During World War II, the United States and Great
Britain produced in excess of 3.5 million silk maps and
cloth maps for Allied military personnel to use as escape
maps. In 1940, the British military intelligence unit,
known as MI 9, started issuing silk maps for use by British
aircrews shot down over enemy occupied territory in Europe.
The silk maps were intended to assist airman in evading
capture. MI 9 also smuggled silk and tissue paper
escape maps into POW camps in Germany along with other
escape aids to encourage POWs to attempt escape.
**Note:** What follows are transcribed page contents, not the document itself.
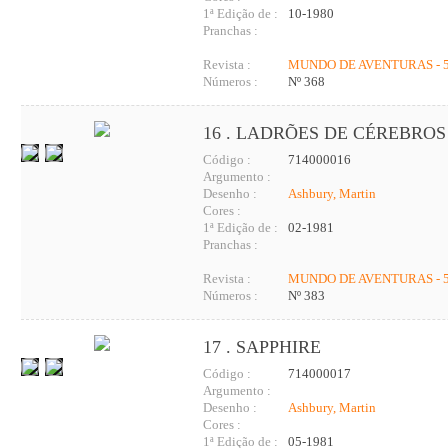
1ª Edição de :
10-1980
Pranchas :
Revista :
MUNDO DE AVENTURAS - 5
Números :
Nº 368
16 . LADRÕES DE CÉREBROS
Código :
714000016
Argumento :
Desenho :
Ashbury, Martin
Cores :
1ª Edição de :
02-1981
Pranchas :
Revista :
MUNDO DE AVENTURAS - 5
Números :
Nº 383
17 . SAPPHIRE
Código :
714000017
Argumento :
Desenho :
Ashbury, Martin
Cores :
1ª Edição de :
05-1981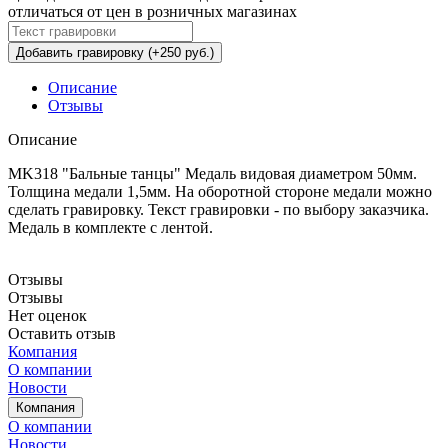
отличаться от цен в розничных магазинах
Добавить гравировку (+250 руб.)
Описание
Отзывы
Описание
MK318 "Бальные танцы" Медаль видовая диаметром 50мм.
Толщина медали 1,5мм. На оборотной стороне медали можно
сделать гравировку. Текст гравировки - по выбору заказчика.
Медаль в комплекте с лентой.
Отзывы
Отзывы
Нет оценок
Оставить отзыв
Компания
О компании
Новости
Компания
О компании
Новости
After the US's entry into WWII, US military intelligence
officers learned of the activities of MI 9 and established a
similar intelligence unit referred to as MIS-X, which began
mass producing cloth maps and tissue paper escape maps for
US military personnel. The first US cloth maps were
printed on balloon cloth, but soon thereafter a more
suitable material, acetate rayon, was found and used for all
subsequent cloth maps.
This website recounts the histories of British silk maps and
US cloth maps prepared for the Army Air Forces and Navy, as
well as the two US organizations that prepared the escape
maps, the Army Map Service and the Aeronautical Chart
Service. Also, included is the history of the
oil cloth charts used by the US Navy on life rafts for
survival purposes. The site contains many photos of
these silk and cloth maps, along with some escape maps
produced during WWII by the Survey of India and the RAAF.
A few photos of tissue paper escape maps are also included.
All information contained on this website is for educational
purposes only. It is dedicated to the Allied men and
women who saved the world from tyranny.